Três viajantes

7 de janeiro de 2019 0 Por Leandro Marçal
“É necessário sair da ilha para ver a ilha, não nos vemos se não saímos de nós.” – Trecho do livro O conto da ilha desconhecida, do escritor português José Saramago

L. teve uma ideia genial. Chamou D. e B., seus amigos mais próximos, e expôs o plano mirabolante: atravessariam o continente até chegar à ilha secreta, na qual se escondia um tesouro de valor incalculável. Era comum ver L., D. e B. juntos para lá e para cá. Um trio inseparável, comentado pela cidade.

Com um mapa na mesa, caneta e lápis nas mãos, L. traçou a rota. Para chegarem ao outro lado da travessia, teriam que seguir este e aquele caminho. Explicou o funcionamento da bússola, apostava nas habilidades de remar de B. e na especialidade de D. sentir o tempo da água se acalmar. Não tinha como dar errado. Mesmo com medo, toparam a jornada. Ninguém poderia abandonar o barco. Se um caísse na água, os outros o salvariam. Se um afundasse, todos afundariam. B. criava lemas de autoajuda.

A missão de L. era conseguir as ferramentas necessárias para a viagem. Antes da partida, levou suprimentos, coletes salva-vidas e tudo que precisavam. As famílias dos viajantes estavam orgulhosas dos planos ambiciosos.
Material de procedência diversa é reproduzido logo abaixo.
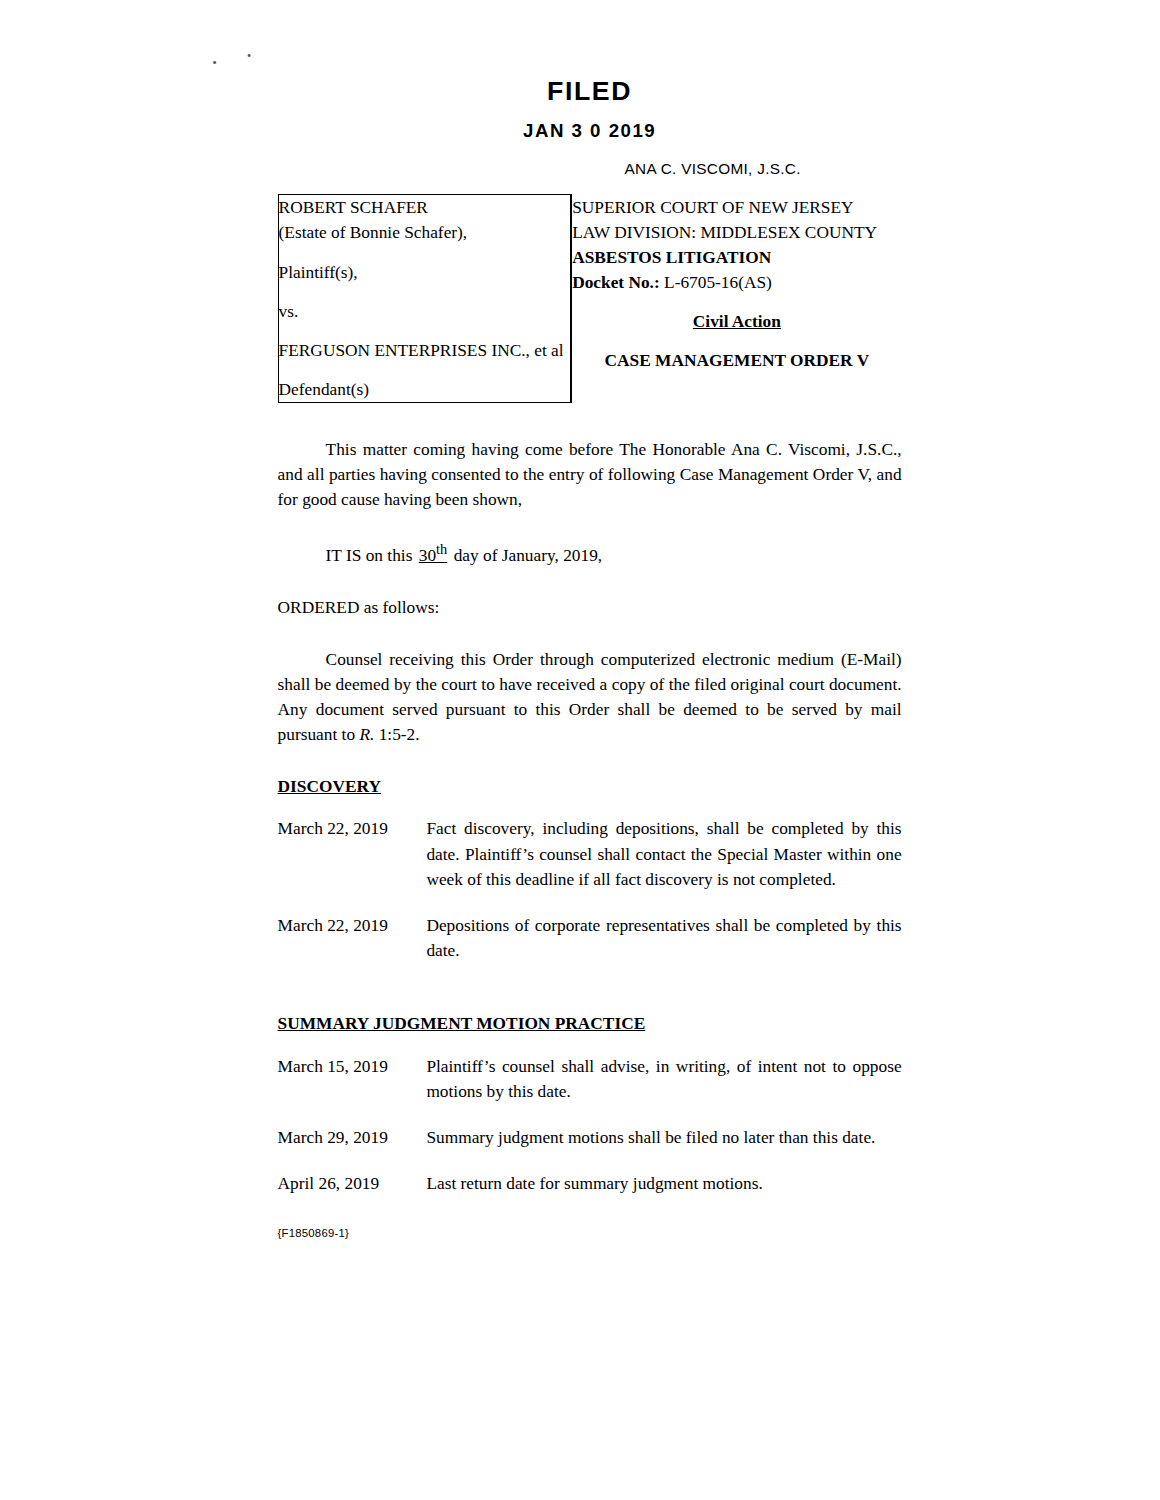• •
FILED
JAN 3 0 2019
ANA C. VISCOMI, J.S.C.
| ROBERT SCHAFER (Estate of Bonnie Schafer), Plaintiff(s), vs. FERGUSON ENTERPRISES INC., et al Defendant(s) | SUPERIOR COURT OF NEW JERSEY LAW DIVISION: MIDDLESEX COUNTY ASBESTOS LITIGATION Docket No.: L-6705-16(AS) Civil Action CASE MANAGEMENT ORDER V |
This matter coming having come before The Honorable Ana C. Viscomi, J.S.C., and all parties having consented to the entry of following Case Management Order V, and for good cause having been shown,
IT IS on this 30th day of January, 2019,
ORDERED as follows:
Counsel receiving this Order through computerized electronic medium (E-Mail) shall be deemed by the court to have received a copy of the filed original court document. Any document served pursuant to this Order shall be deemed to be served by mail pursuant to R. 1:5-2.
DISCOVERY
| March 22, 2019 | Fact discovery, including depositions, shall be completed by this date. Plaintiff’s counsel shall contact the Special Master within one week of this deadline if all fact discovery is not completed. |
| March 22, 2019 | Depositions of corporate representatives shall be completed by this date. |
SUMMARY JUDGMENT MOTION PRACTICE
| March 15, 2019 | Plaintiff’s counsel shall advise, in writing, of intent not to oppose motions by this date. |
| March 29, 2019 | Summary judgment motions shall be filed no later than this date. |
| April 26, 2019 | Last return date for summary judgment motions. |
{F1850869-1}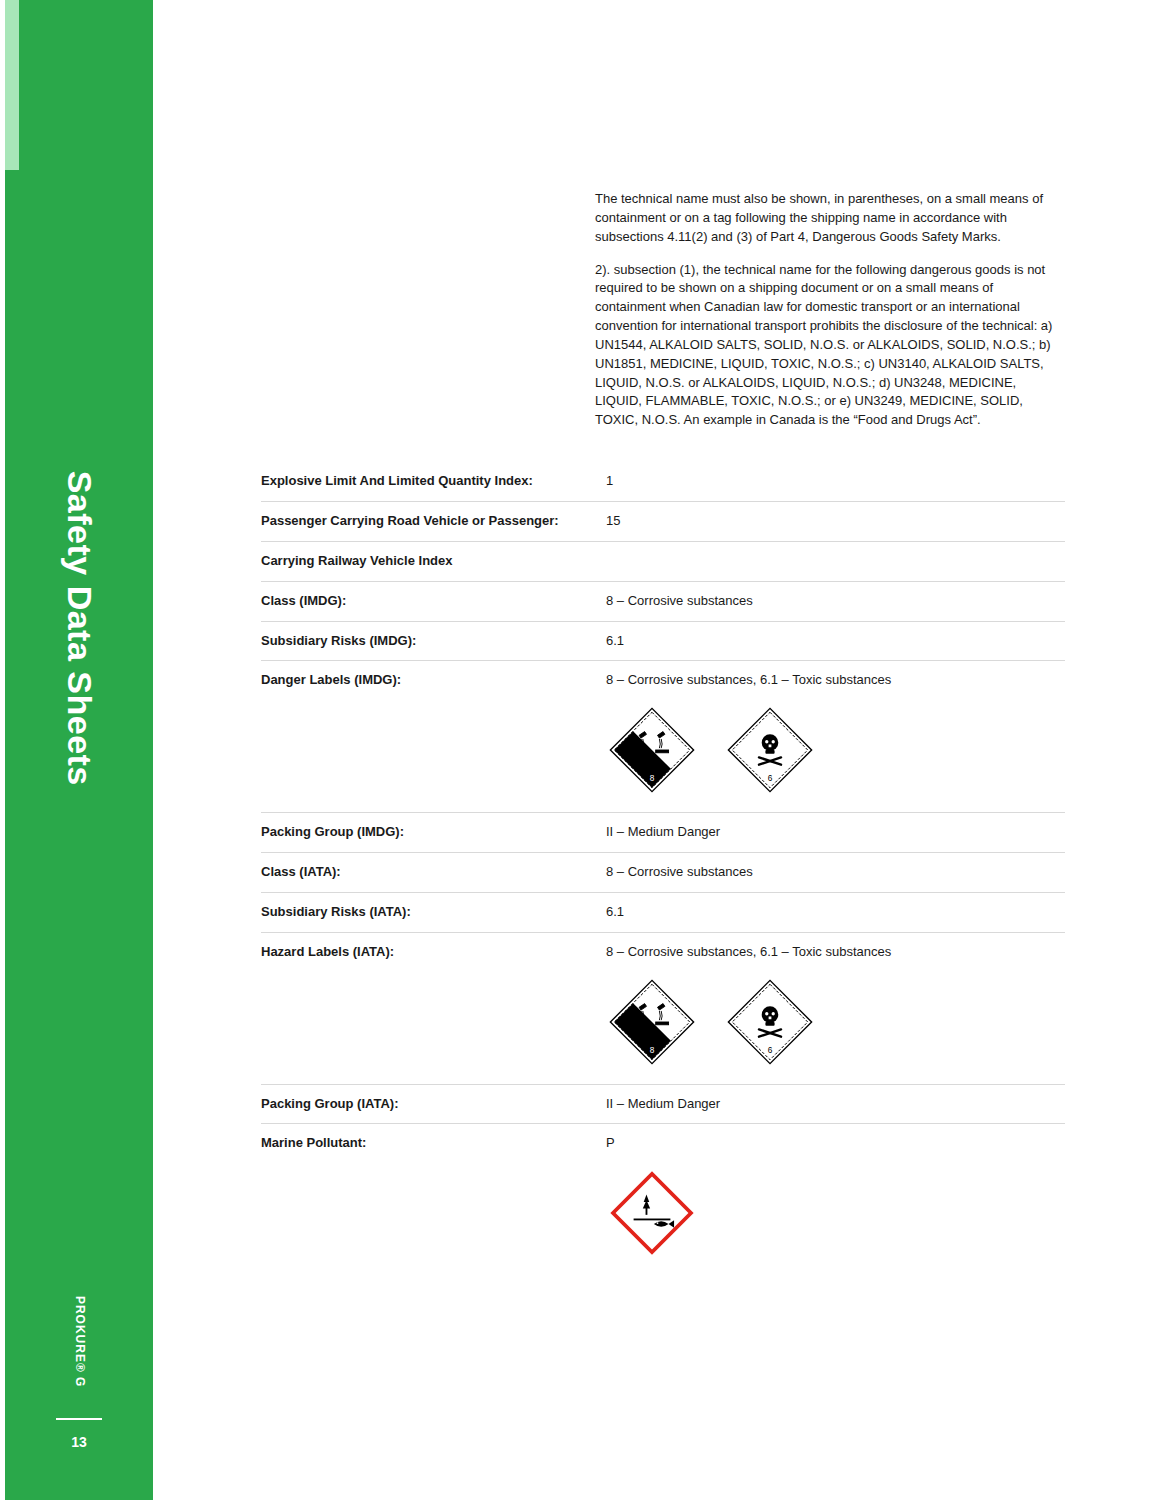Safety Data Sheets
PROKURE® G
13
The technical name must also be shown, in parentheses, on a small means of containment or on a tag following the shipping name in accordance with subsections 4.11(2) and (3) of Part 4, Dangerous Goods Safety Marks.
2). subsection (1), the technical name for the following dangerous goods is not required to be shown on a shipping document or on a small means of containment when Canadian law for domestic transport or an international convention for international transport prohibits the disclosure of the technical: a) UN1544, ALKALOID SALTS, SOLID, N.O.S. or ALKALOIDS, SOLID, N.O.S.; b) UN1851, MEDICINE, LIQUID, TOXIC, N.O.S.; c) UN3140, ALKALOID SALTS, LIQUID, N.O.S. or ALKALOIDS, LIQUID, N.O.S.; d) UN3248, MEDICINE, LIQUID, FLAMMABLE, TOXIC, N.O.S.; or e) UN3249, MEDICINE, SOLID, TOXIC, N.O.S. An example in Canada is the “Food and Drugs Act”.
| Explosive Limit And Limited Quantity Index: | 1 |
| Passenger Carrying Road Vehicle or Passenger: | 15 |
| Carrying Railway Vehicle Index | |
| Class (IMDG): | 8 – Corrosive substances |
| Subsidiary Risks (IMDG): | 6.1 |
| Danger Labels (IMDG): | 8 – Corrosive substances, 6.1 – Toxic substances 8 6 |
| Packing Group (IMDG): | II – Medium Danger |
| Class (IATA): | 8 – Corrosive substances |
| Subsidiary Risks (IATA): | 6.1 |
| Hazard Labels (IATA): | 8 – Corrosive substances, 6.1 – Toxic substances 8 6 |
| Packing Group (IATA): | II – Medium Danger |
| Marine Pollutant: | P |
E começaram a remar, remar. Até passar das primeiras ondas, os três estavam empolgados. B. e D. discutiam para sincronizar a velocidade das remadas, L. manipulava a bússola. Olhava o mapa, sentia a direção do vento. D. ouvia as instruções, sentia vergonha de discordar a cada balanço do barco. B. remava contrariado, mas não levou a própria bússola, tampouco sabia interpretar mapas.

Alto-mar. O caminho até o continente dourado era longo. Frio e chuva. Revezavam no uso de baldes para tirar água do barco. L. não tinha habilidades físicas. D. remava mais lentamente ao pensar nos problemas deixados em terra. B. reclamava, dizia fazer mais força que os outros dois.

Quando a tempestade começou, o barco balançava de um lado para o outro. Sentiam medo de morrer afogados. L. levou um colete reserva para cada um e já previa o afundamento do barco, mas ficou quieto. B. não gostou daquele modelo, preferia coletes amarelos. D. não sabia como amarrar o equipamento no corpo em caso de emergência, mas não se preocupou em perguntar como fazê-lo.

A tempestade se acalmava quando B. sugeriu que os outros dois descansassem um pouco. Ao acordarem, L. e D. notaram seu sumiço e o de dois coletes salva-vidas. B., muito esperto, usou o rádio para pedir ajuda à sua família na madrugada. Àquela hora, já aproveitava a água quente e a sopa da mãe. Em terra, repetia a incompetência de L. e D. para levar o barco adiante.

Os dois perceberam que não daria para chegar à ilha do tesouro. Resolveram voltar para casa. Remaram em sincronia por um dia inteiro. D. repetia, a cada remada, a gratidão e reconhecimento pelo planejamento minucioso de L., mesmo que não tenha dado certo. Sua busca por mapas, bússolas, coletes e remos não seria em vão. L. desconfiava.

Dormiram. Quando L. acordou, viu um bilhete escrito por D.: “a equipe de resgate passou de madrugada e você não acordou, só cabia um de nós no bote. Voltarei em breve para te resgatar”.

D. voltou e encontrou o barco vazio. Ficou muito irritado com L.: ele se jogou no mar. Morreu afogado. B. chorou e o acusou de fraqueza, D. lamentou a falta de paciência de L., cujo corpo nunca foi encontrado.